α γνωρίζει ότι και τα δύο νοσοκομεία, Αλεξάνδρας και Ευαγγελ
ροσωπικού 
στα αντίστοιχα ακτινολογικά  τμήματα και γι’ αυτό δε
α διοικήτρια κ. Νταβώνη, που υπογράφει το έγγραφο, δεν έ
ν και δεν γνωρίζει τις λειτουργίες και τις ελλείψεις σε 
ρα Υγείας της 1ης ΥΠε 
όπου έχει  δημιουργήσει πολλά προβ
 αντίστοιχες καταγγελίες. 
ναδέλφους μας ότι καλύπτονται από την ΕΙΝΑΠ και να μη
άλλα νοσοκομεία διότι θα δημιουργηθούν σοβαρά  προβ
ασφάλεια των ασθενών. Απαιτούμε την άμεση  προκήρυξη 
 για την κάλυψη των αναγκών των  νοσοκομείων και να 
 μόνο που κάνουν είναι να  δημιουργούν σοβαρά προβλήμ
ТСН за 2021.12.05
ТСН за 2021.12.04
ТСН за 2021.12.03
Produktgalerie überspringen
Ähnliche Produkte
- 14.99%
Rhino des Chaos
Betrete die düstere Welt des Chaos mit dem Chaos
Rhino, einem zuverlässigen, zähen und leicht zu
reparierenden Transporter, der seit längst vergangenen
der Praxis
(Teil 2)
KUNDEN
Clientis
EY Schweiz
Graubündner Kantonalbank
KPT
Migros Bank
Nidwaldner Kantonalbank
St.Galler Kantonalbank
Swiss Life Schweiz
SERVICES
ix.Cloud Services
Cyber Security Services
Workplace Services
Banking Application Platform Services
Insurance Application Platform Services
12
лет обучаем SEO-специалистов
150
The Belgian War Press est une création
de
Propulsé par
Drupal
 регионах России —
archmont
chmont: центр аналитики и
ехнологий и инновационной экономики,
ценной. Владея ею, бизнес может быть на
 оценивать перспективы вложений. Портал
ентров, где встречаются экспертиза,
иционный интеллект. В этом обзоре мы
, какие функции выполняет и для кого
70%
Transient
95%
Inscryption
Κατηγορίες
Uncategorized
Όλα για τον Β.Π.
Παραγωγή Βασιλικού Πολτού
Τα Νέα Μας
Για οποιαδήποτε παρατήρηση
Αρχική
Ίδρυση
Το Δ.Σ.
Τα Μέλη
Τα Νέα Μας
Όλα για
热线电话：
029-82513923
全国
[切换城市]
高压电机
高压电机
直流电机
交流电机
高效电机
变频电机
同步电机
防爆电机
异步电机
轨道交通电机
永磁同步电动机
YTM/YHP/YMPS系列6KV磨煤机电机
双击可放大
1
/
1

◇ ◇ ◇ ◇ ◇

TASK TO CARRY OUT: Exactly as written, transcribe each line of the data.

WRITTEN ANSWER:
α γνωρίζει ότι και τα δύο νοσοκομεία, Αλεξάνδρας και Ευαγγελ
ροσωπικού 
στα αντίστοιχα ακτινολογικά  τμήματα και γι’ αυτό δε
α διοικήτρια κ. Νταβώνη, που υπογράφει το έγγραφο, δεν έ
ν και δεν γνωρίζει τις λειτουργίες και τις ελλείψεις σε 
ρα Υγείας της 1ης ΥΠε 
όπου έχει  δημιουργήσει πολλά προβ
 αντίστοιχες καταγγελίες. 
ναδέλφους μας ότι καλύπτονται από την ΕΙΝΑΠ και να μη
άλλα νοσοκομεία διότι θα δημιουργηθούν σοβαρά  προβ
ασφάλεια των ασθενών. Απαιτούμε την άμεση  προκήρυξη 
 για την κάλυψη των αναγκών των  νοσοκομείων και να 
 μόνο που κάνουν είναι να  δημιουργούν σοβαρά προβλήμ
ТСН за 2021.12.05
ТСН за 2021.12.04
ТСН за 2021.12.03
Produktgalerie überspringen
Ähnliche Produkte
- 14.99%
Rhino des Chaos
Betrete die düstere Welt des Chaos mit dem Chaos
Rhino, einem zuverlässigen, zähen und leicht zu
reparierenden Transporter, der seit längst vergangenen
der Praxis
(Teil 2)
KUNDEN
Clientis
EY Schweiz
Graubündner Kantonalbank
KPT
Migros Bank
Nidwaldner Kantonalbank
St.Galler Kantonalbank
Swiss Life Schweiz
SERVICES
ix.Cloud Services
Cyber Security Services
Workplace Services
Banking Application Platform Services
Insurance Application Platform Services
12
лет обучаем SEO-специалистов
150
The Belgian War Press est une création
de
Propulsé par
Drupal
 регионах России —
archmont
chmont: центр аналитики и
ехнологий и инновационной экономики,
ценной. Владея ею, бизнес может быть на
 оценивать перспективы вложений. Портал
ентров, где встречаются экспертиза,
иционный интеллект. В этом обзоре мы
, какие функции выполняет и для кого
70%
Transient
95%
Inscryption
Κατηγορίες
Uncategorized
Όλα για τον Β.Π.
Παραγωγή Βασιλικού Πολτού
Τα Νέα Μας
Για οποιαδήποτε παρατήρηση
Αρχική
Ίδρυση
Το Δ.Σ.
Τα Μέλη
Τα Νέα Μας
Όλα για
热线电话：
029-82513923
全国
[切换城市]
高压电机
高压电机
直流电机
交流电机
高效电机
变频电机
同步电机
防爆电机
异步电机
轨道交通电机
永磁同步电动机
YTM/YHP/YMPS系列6KV磨煤机电机
双击可放大
1
/
1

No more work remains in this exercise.